Heavy drinking, as noted, may suppress stress for men. That is, heavy vodka users are not stressed because they drink heavily. Drinking heavily may, in fact, promote feelings of well-being and life satisfaction as seen in a Moscow study in which many male respondents reported that alcohol makes them feel more optimistic about life (Mustonen 1997). Other research finds Russian men reporting alcohol use is beneficial for their health (Abbott et al. 2006). Therefore, as suggested, stress may primarily operate indirectly by promoting negative health lifestyle practices like regular heavy drinking and smoking instead of provoking outright death. Yeltsin (2000: 318), for example, says that he learned ‘fairly early on … that alcohol was the only means to get rid of stress’. This outcome suggests that the normative demands of the Russian male lifestyle are a powerful influence promoting heavy male drinking. It is also important to note that alcohol use may not always be a stress response, but can indicate conformity to cultural norms or hedonistic desires (Horwitz 2002). This may be why Bobak et al. (1999) found alcohol consumption to be spread rather uniformly among males and not necessarily related to material deprivation, economic or political change, or ratings of the economic situation. While economic strain may promote binge drinking (Jukkala et al. 2008), the practice nevertheless appears to be so widespread over the course of the last century that it became normative regardless of Russia’s economy.
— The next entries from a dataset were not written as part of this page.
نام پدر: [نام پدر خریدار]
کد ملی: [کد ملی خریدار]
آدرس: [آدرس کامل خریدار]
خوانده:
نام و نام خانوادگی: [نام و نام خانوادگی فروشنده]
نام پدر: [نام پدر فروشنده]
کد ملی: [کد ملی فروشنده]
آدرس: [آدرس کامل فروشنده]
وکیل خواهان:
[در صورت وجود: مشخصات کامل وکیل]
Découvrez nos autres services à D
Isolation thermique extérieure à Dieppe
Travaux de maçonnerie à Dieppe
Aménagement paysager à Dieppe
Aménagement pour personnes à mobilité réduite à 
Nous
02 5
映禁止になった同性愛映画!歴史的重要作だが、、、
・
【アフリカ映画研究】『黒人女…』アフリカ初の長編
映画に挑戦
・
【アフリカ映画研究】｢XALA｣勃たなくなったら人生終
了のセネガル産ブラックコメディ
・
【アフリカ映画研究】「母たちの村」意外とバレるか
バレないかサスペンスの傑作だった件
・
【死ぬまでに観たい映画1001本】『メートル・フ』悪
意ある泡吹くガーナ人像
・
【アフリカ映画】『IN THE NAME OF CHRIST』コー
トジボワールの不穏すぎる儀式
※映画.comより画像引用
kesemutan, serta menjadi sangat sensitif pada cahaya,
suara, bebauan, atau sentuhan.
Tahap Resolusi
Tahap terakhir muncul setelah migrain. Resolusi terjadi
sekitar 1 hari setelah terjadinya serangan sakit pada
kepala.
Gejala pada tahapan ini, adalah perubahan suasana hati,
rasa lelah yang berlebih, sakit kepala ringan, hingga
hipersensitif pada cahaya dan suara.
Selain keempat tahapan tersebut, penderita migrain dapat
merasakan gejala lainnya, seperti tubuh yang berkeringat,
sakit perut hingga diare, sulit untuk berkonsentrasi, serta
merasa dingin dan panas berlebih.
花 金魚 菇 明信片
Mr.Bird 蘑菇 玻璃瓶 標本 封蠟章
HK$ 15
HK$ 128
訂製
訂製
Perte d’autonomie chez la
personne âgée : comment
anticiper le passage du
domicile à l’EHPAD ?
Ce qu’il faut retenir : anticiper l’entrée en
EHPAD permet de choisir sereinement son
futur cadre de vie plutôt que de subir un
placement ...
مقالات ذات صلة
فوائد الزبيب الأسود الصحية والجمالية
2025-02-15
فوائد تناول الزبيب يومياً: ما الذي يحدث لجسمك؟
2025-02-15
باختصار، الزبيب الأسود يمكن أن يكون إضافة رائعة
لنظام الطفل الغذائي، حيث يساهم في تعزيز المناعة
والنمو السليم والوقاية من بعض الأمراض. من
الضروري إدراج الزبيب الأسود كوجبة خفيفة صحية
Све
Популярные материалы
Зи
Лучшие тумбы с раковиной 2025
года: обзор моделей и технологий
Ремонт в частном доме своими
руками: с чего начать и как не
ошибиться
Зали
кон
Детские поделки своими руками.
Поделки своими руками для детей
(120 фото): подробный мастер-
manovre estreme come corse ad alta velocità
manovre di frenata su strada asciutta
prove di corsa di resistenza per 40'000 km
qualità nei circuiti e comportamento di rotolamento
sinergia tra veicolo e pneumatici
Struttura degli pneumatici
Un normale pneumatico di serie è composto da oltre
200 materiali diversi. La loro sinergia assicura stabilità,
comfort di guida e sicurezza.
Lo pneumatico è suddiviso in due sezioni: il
Heavy drinkers typically smoke and this is also the case in Russia. As Abbott et al. (2006: 235) put it: drinking and smoking is ‘seen as part of the normal way of life for men − deeply imbedded in taken-for-granted everyday practices’. Even though male smoking is extensive, it has not received the same level of attention from researchers as alcohol. Nevertheless, the existing literature is clear that smoking is considerably more common among males than females (McKee et al. 1998, Davidova et al. 2009, Nazarova 2009). Only a few studies have been carried out on diet and exercise. The Russian diet has changed since the 1960s and contains one of the highest levels of fat in the world. For a time, the proportion of fat in diets showed a steady decrease for adults, but in the last decade it has increased with a rise in the cost of high protein foods causing a shift to cheaper foodstuffs for many people (Nazarova 2009). The few data available on health-promoting leisure-time exercise show it to be minimal for both Russian men and women, as many adults do not engage in any physical exercise at all (Palosuo 2000, 2003, Nazarova 2009).
Overall, negative health lifestyle practices are far more characteristic of men than women and the powerful link between such lifestyles and the major causes of male deaths − heart disease and alcohol-related accidents and poisonings − lends support to the dominant role of lifestyles in the male health crisis. Age and class join gender as important lifestyle variables, since death rates have been highest, as noted, for middle-age, working-class males than any other segment of the population (Cockerham 1999, Tomkins et al. 2006, Andreev et al. 2009). While the lifestyle explanation is not the sole reason for the health crisis which is obviously complex, the evidence for males suggests for nearly half a century it is the primary cause relative to other causes.